- **WHAT YOU WILL DO**:
Please extract every line in the listing below that contains the word "like". Case counts, so skip lines where it appears only with different capitalization.
● ● ● ● ●
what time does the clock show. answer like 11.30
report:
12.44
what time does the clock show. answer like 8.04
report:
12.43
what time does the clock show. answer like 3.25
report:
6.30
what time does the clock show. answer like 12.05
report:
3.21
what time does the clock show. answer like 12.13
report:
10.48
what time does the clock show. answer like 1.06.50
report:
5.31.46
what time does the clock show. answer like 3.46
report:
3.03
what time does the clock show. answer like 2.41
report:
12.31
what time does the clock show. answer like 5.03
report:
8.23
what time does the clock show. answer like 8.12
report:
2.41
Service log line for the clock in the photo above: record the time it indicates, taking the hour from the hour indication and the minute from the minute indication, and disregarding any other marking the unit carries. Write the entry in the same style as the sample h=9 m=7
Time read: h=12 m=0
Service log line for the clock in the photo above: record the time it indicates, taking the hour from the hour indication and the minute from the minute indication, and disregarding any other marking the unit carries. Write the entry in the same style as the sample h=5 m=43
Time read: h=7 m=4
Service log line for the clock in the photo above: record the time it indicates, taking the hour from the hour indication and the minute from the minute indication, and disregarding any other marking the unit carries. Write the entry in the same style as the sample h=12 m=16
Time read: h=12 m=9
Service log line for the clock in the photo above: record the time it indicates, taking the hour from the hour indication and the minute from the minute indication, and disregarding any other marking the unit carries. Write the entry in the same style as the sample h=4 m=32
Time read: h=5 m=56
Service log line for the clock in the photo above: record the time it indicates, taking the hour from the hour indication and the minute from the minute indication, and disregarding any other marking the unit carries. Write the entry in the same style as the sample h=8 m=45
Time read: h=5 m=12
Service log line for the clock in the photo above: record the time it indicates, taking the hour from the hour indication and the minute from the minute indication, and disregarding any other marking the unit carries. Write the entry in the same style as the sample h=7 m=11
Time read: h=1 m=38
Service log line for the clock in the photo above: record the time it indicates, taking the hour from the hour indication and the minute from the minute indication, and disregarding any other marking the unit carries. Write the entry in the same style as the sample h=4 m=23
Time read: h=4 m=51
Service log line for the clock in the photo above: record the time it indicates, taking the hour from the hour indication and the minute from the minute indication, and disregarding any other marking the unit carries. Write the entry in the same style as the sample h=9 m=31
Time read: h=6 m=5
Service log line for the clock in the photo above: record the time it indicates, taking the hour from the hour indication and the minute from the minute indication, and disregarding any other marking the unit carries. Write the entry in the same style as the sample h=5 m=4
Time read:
● ● ● ● ●
- **ANSWER TO THIS EXERCISE**:
what time does the clock show. answer like 11.30
what time does the clock show. answer like 8.04
what time does the clock show. answer like 3.25
what time does the clock show. answer like 12.05
what time does the clock show. answer like 12.13
what time does the clock show. answer like 1.06.50
what time does the clock show. answer like 3.46
what time does the clock show. answer like 2.41
what time does the clock show. answer like 5.03
what time does the clock show. answer like 8.12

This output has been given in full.